Disparities in age, wealth, gender, and education can create perilous power imbalances.
“The Use of Force” is a study in miniature of power dynamics and the factors that influence relationships in which one person has more power than another. Hierarchies emerge in the story, leading to conflicts, cooperation, and harm for various characters. One hierarchy in effect in the story is that of the father’s role as head and unquestioned patriarch of the family. He is responsible for their safety and has authority over them in this setting. He restrains his daughter, orders his wife to “get out” after her single outcry about her daughter’s state, and cooperates with the doctor in the use of force on his daughter, even after her mouth is bleeding. He holds this power as a man, a father, and a husband. But his power is trumped by the doctor’s additional merits. The doctor is a man with the backing of medical training, the assumption of greater wealth, and the authority of public health dictates. The father bows to this power dynamic despite his daughter’s clear distress, partly out of fear for her health but also simply because he doesn’t question the hierarchy.

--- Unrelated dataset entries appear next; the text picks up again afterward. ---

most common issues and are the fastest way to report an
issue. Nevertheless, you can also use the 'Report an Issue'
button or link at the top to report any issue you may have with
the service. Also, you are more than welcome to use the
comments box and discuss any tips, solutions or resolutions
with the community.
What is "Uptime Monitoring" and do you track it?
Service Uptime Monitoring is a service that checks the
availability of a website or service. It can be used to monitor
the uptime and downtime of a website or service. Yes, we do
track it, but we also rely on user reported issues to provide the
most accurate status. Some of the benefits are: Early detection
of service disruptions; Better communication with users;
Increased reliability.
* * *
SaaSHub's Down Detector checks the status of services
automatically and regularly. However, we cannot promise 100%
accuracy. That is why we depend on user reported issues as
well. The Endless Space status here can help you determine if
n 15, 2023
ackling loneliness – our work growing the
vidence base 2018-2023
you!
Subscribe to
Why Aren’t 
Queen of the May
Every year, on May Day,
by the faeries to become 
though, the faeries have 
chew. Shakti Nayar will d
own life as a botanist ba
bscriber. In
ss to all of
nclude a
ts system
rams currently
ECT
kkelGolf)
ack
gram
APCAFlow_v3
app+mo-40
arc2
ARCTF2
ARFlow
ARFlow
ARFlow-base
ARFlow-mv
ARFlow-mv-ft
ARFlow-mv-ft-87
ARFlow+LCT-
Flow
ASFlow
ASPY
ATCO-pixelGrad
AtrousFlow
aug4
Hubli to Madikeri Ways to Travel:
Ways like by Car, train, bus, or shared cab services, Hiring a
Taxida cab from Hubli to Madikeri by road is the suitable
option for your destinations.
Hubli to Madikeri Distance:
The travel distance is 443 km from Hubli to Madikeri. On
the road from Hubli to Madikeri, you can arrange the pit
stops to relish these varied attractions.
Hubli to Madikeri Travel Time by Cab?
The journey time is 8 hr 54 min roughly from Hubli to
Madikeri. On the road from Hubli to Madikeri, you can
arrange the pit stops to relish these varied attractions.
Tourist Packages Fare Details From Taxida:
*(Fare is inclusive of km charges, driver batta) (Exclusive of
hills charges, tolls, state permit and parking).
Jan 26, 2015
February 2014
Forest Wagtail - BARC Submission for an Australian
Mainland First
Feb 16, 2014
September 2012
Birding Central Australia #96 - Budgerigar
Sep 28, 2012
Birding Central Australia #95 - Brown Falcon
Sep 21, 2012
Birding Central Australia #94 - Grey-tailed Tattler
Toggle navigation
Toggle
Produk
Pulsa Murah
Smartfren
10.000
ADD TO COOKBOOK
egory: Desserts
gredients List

The mother, of course, possessing little power, backs down when the father overrides her objections. She has nothing but “Do you think she can stand it, doctor!” to say against the doctor’s expert decisions, although readers know from his narration that anger has overwhelmed his training. And Mathilda, as a young girl, has the least standing in this hierarchy. She defends herself as best she can but ends up bleeding, sobbing, and enraged by her treatment. The doctor does get a diagnosis and can now treat the child, but the cost of the use of force in the trauma to her and the whole group is not negligible.